More recently, the voluntary market for carbon credits has grown significantly and is driving noticeable investment and innovation in carbon markets. In 2021 (the last year for which reliable data exists), voluntary carbon markets quadrupled year-on-year, to approximately US$2 billion in market value.
Perhaps driven by the voluntary nature of the existing market, recent value creation has been centred downstream, closer to the enterprises (and consumers) that have opted into the market. Most notably carbon marketplaces (e.g. South Pole), and enterprise carbon accounting solutions (e.g. Persefoni) have emerged as the most successful cleantech startups of the last year or two.
Yet looking forward to the medium term, the direction of travel is clear; with voluntary (and the beginnings of regulatory) markets expected to continue their self-sustaining exponential growth into 2023 and beyond. As such, expect to see an increasing supply crunch in carbon markets as project developers scramble to keep up, exacerbated by speculative demand from those more interested in hoarding credits versus retiring them directly. To give a sense of scale, the Taskforce on Scaling Voluntary Carbon Markets suggests supply will need to increase by more than 15-fold by 2030 in order to support a 1.5c pathway.

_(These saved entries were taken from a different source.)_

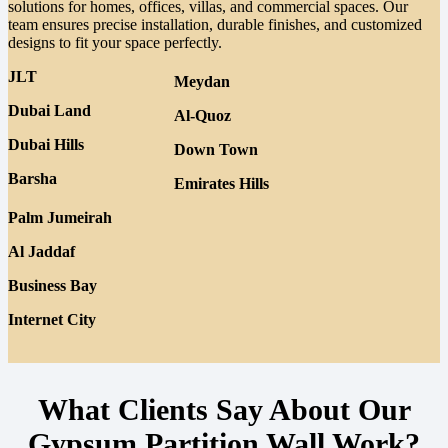
solutions for homes, offices, villas, and commercial spaces. Our
team ensures precise installation, durable finishes, and customized
designs to fit your space perfectly.
JLT
Meydan
Dubai Land
Al-Quoz
Dubai Hills
Down Town
Barsha
Emirates Hills
Palm Jumeirah
Al Jaddaf
Business Bay
Internet City
What Clients Say About Our
Gypsum Partition Wall Work?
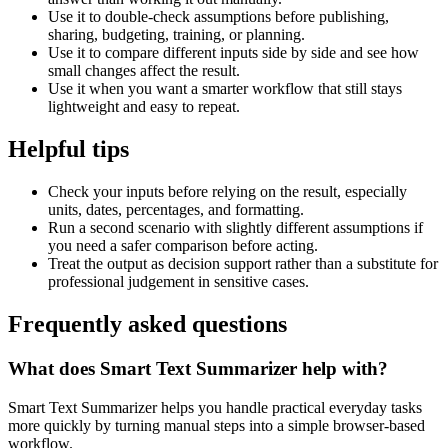
Use it to double-check assumptions before publishing,
sharing, budgeting, training, or planning.
Use it to compare different inputs side by side and see how
small changes affect the result.
Use it when you want a smarter workflow that still stays
lightweight and easy to repeat.
Helpful tips
Check your inputs before relying on the result, especially
units, dates, percentages, and formatting.
Run a second scenario with slightly different assumptions if
you need a safer comparison before acting.
Treat the output as decision support rather than a substitute for
professional judgement in sensitive cases.
Frequently asked questions
What does Smart Text Summarizer help with?
Smart Text Summarizer helps you handle practical everyday tasks
more quickly by turning manual steps into a simple browser-based
workflow.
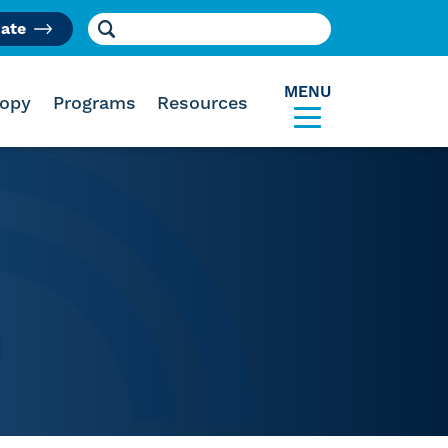
Search for:
ate
am
MENU
ropy
Programs
Resources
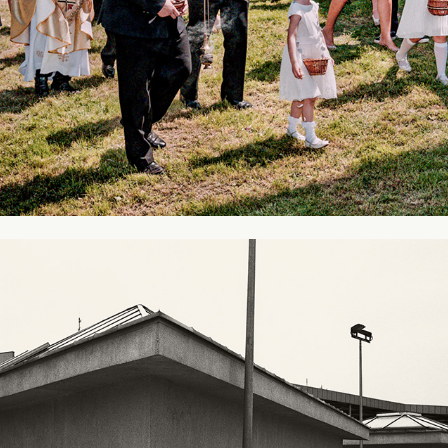
Galeria Ferio - Legnica
2009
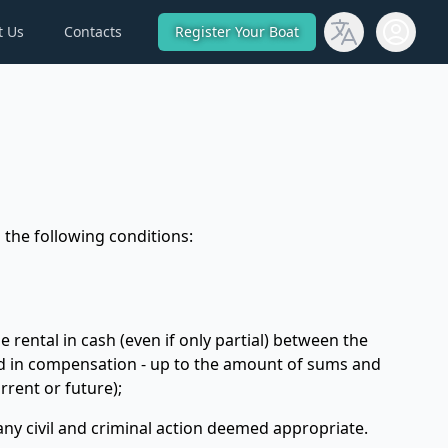
t Us
Contacts
Register Your Boat
Open use
 the following conditions:
 rental in cash (even if only partial) between the
hold in compensation - up to the amount of sums and
rrent or future);
 any civil and criminal action deemed appropriate.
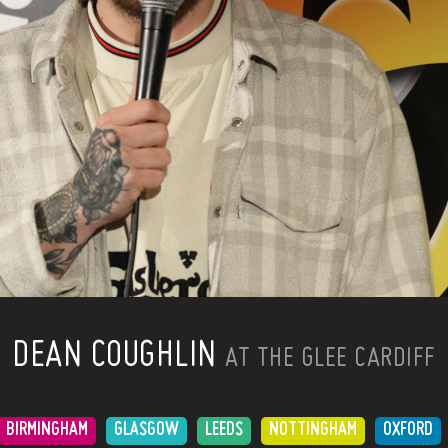
DEAN COUGHLIN
AT THE GLEE CARDIFF
BIRMINGHAM
GLASGOW
LEEDS
NOTTINGHAM
OXFORD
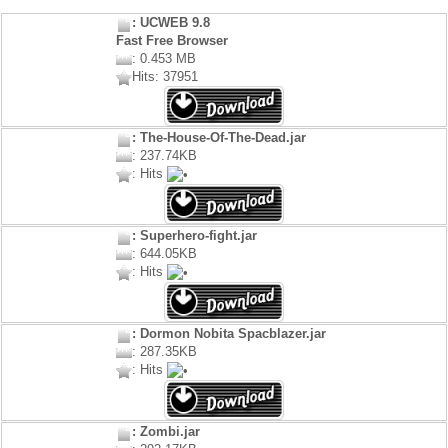
: UCWEB 9.8
Fast Free Browser
: 0.453 MB
Hits: 37951
: The-House-Of-The-Dead.jar
: 237.74KB
: Hits
: Superhero-fight.jar
: 644.05KB
: Hits
: Dormon Nobita Spacblazer.jar
: 287.35KB
: Hits
: Zombi.jar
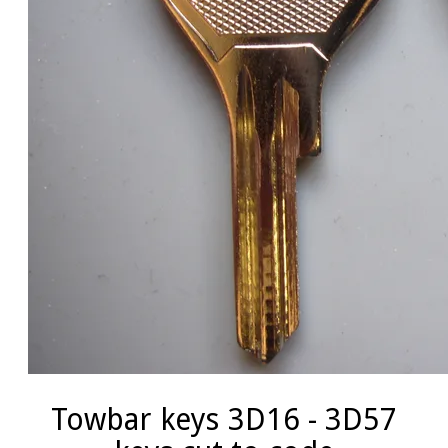
Towbar keys 3D16 - 3D57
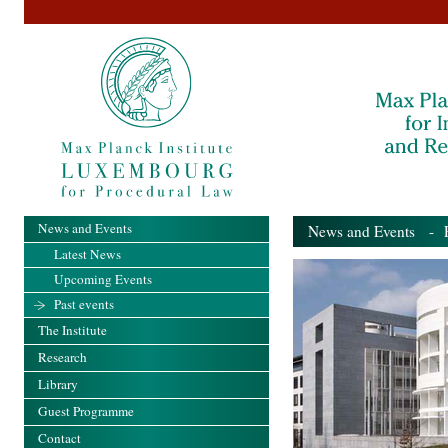
News and Events
News and Events
- Pa
Latest News
Upcoming Events
Past events
The Institute
Research
Library
Guest Programme
Contact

We expect the most impactful cleantech businesses in 2023 to focus on solving these structural supply-side issues in the market. These may look like innovation at the operational level (e.g. deeptech carbon removal projects reaching commercial viability, or improvements to increase yields or profitability of existing projects); or through supporting digital technologies to assist project developers to verify or improve the ‘quality’ of the credits they produce at scale. Likewise, the role of marketplace intermediaries will diminish over time as market forces drive further efficiency; notably, some large corporations are already looking to disintermediate carbon marketplaces and acquire projects directly in order to secure future supply.
Investors (VCs and project financiers) and builders alike can look forward to greater confidence in investment, as important supporting infrastructure emerges to provide further stability for the growing market. Of note is Frontier - a consortium of Stripe, Alphabet, Shopify, Meta, McKinsey - who have made an advance market commitment to underwrite demand for US$925M of higher risk, permanent carbon removal credits between 2022 and 2030.
Frontier is an advance market commitment that aims to accelerate the development of carbon removal technologies by guaranteeing future demand for them. The initiative allows investors and founders to underwrite demand for any carbon removal technology they develop and hence increases confidence in the market. The concept takes inspiration from vaccine development, which has historically faced similar uncertainty about long-term demand and unproven technologies.